MMC Conveter station modeled as 7 S-function blocks
The basic model of the switching devices by the fixed admittance Simulator is a fixed admittance G=1/ohm during both switching states; although different values are used in the history source current Vector.
By the non fixed admittance Simulator, the basic model of the switching device is a piecewise linear model. The resistance value changes according to the switching state, it takes a very high value (Roff>1e6) in the turn-off state and a very small value (Ron<1e-3) in the turn-on state. The transition between these two states takes place instantaneously.
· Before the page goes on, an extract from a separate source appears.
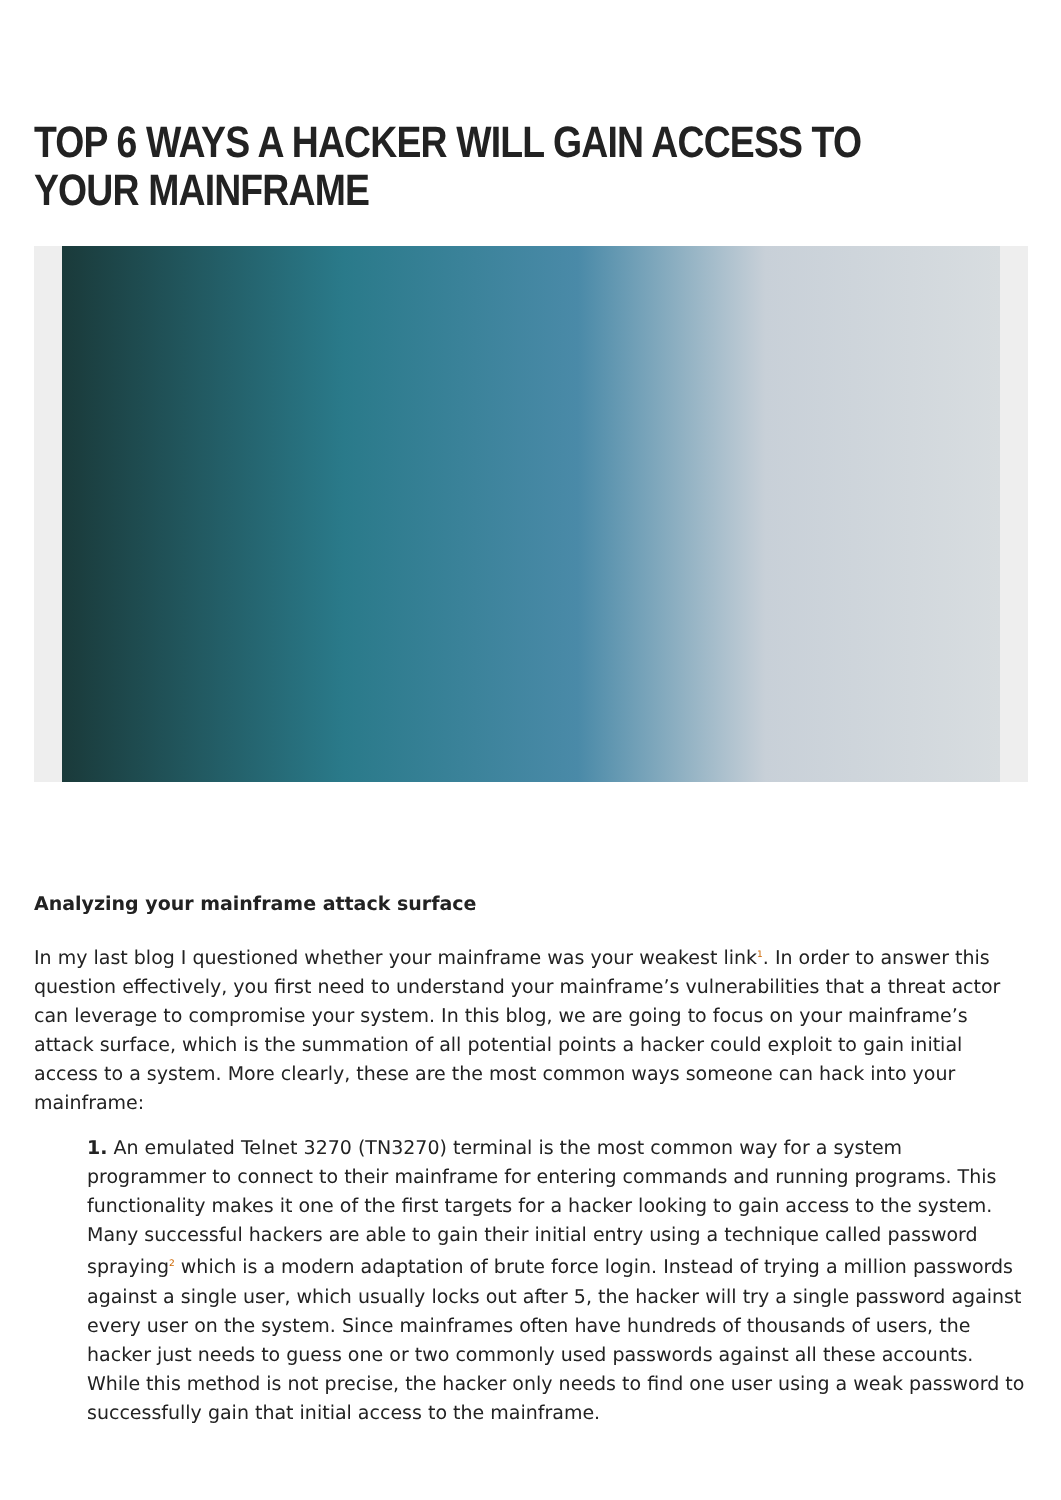TOP 6 WAYS A HACKER WILL GAIN ACCESS TO YOUR MAINFRAME
Analyzing your mainframe attack surface
In my last blog I questioned whether your mainframe was your weakest link<sup>1</sup>. In order to answer this question effectively, you first need to understand your mainframe’s vulnerabilities that a threat actor can leverage to compromise your system. In this blog, we are going to focus on your mainframe’s attack surface, which is the summation of all potential points a hacker could exploit to gain initial access to a system. More clearly, these are the most common ways someone can hack into your mainframe:
1. An emulated Telnet 3270 (TN3270) terminal is the most common way for a system programmer to connect to their mainframe for entering commands and running programs. This functionality makes it one of the first targets for a hacker looking to gain access to the system. Many successful hackers are able to gain their initial entry using a technique called password spraying<sup>2</sup> which is a modern adaptation of brute force login. Instead of trying a million passwords against a single user, which usually locks out after 5, the hacker will try a single password against every user on the system. Since mainframes often have hundreds of thousands of users, the hacker just needs to guess one or two commonly used passwords against all these accounts. While this method is not precise, the hacker only needs to find one user using a weak password to successfully gain that initial access to the mainframe.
Interactive and Dynamic Parameters Variation (SimuPec only):
All components parameters can be defined not only as constant values or as elements of the Simulink parameter vector p[0, 1, 2, …] but also as elements of the Simulink input vector u[0, 1, 2, …]. Components parameters can be interactively changed during the simulation by changing the value of the Simulink parameter vector in the Simulink model. They can also be dynamically defined by any Simulink’s block via the input vector u[0, 1, 2, …].
The number of basic components offered by SimuPec is very small compared to other simulators. There is only e.g. one general purpose Resistor . The same is true for the general purpose inductors, capacitors, voltage and current sources etc. The reason for this is the possibility of dynamic variation of the components parameters.
Modeling of Nonlinear and Time Variant Components:
SimuPec provide two methods to model nonlinear and time variant circuit components (R, L and C).
- You can use the built-in nonlinear circuit components (R_NL, L_NL and C_NL).
- The nonlinear resistance R_NL is modeled as a current source its value is a function of the voltage on R_NL, either as an equation i=f(v) or in tabular form.
- The nonlinear inductance L_NL is modeled also as a current source its value is a function of the flux linkage ψ of L_NL, either as an equation i=f(ψ) or in tabular form. The flux linkage on L_NL is caculated in simulink by integrating the voltage drop on L_NL.
- The nonlinear capacitance C_NL is modeled as a voltage source its value is a function of electrical charge on C_NL, either as an equation v=f(Q) or in tabular form. The electrical charge on C_NL is caculated in simulink by integrating the current through C_NL.
- You can use the built-in circuit components (R, L and C) and deliver the instantaneous value of the circuit components (R, L and C), depending on the current or voltage of these components, either as equations R=f(v), L=f(i) and C=f(v) or in tabular form.